Der Gemäldefund bei Cornelius Gurlitt hat ein grundlegendes Problem im Umgang mit NS-Raubkunst verdeutlicht. Bislang gilt eine Frist von 30 Jahren, nach deren Ablauf Eigentümer keinen Anspruch auf Herausgabe der Werke mehre haben. Der bayerische Justizminister Winfried Bausback (CSU) will dies jetzt ändern. In einem Interview mit dem SPIEGEL sagte Bausback, er habe einen Gesetzesvorschlag erarbeiten lassen, wonach jemand, der beim Erwerb "bösgläubig" war - also wusste, dass die Bilder oder anderen Gegenstände, die er kauft oder erbt, ihrem Eigentümer abhandengekommen sind -, sich nicht auf Verjährung berufen kann.Bei solchen Auslassungen fragt sich schon, wie verludert unser Politsystem sein muß, wenn es irgendwelche Partei-Kreaturen derartig gemeingefährlichen Schwachsinn verzapfen läßt!

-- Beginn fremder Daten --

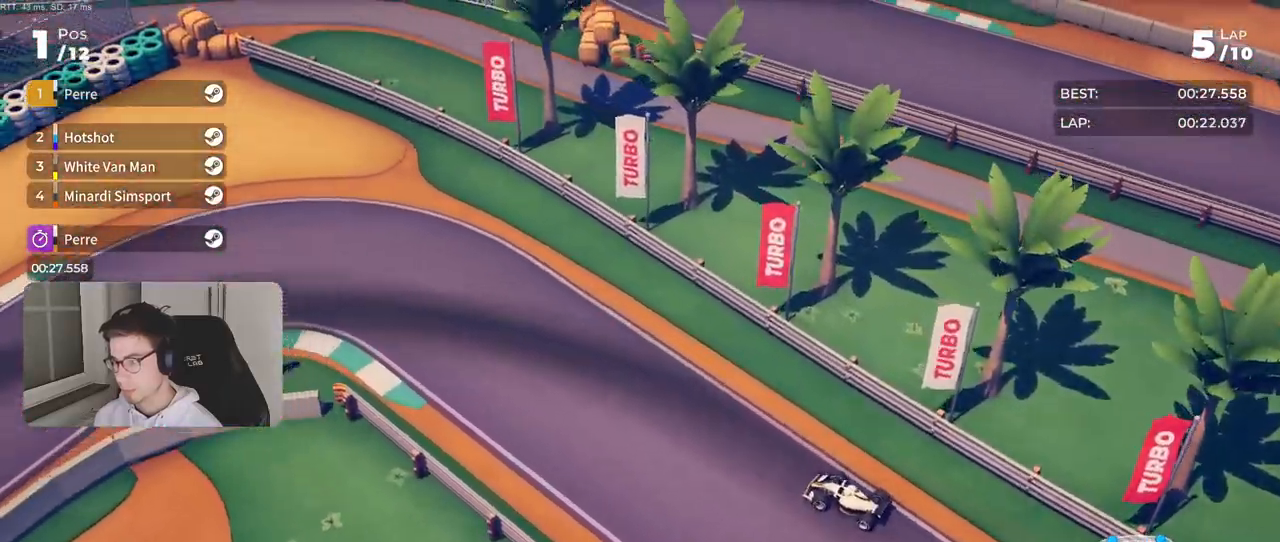
{"buttons": ["R2"], "left_stick": "left", "right_stick": "center", "events": [[17, "R2", "up"], [267, "R2", "down"]]}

Die Regelung soll nach dem Willen Bausbacks rückwirkend gelten, also auch für den Fall des Kunsthändlersohns Gurlitt. "Es wäre für mich schwer erträglich", begründete Bausback seine Lex Gurlitt, "wenn man Rückgabeforderungen der Eigentümer nun entgegenhalten würde, dass ihre Ansprüche verjährt sind."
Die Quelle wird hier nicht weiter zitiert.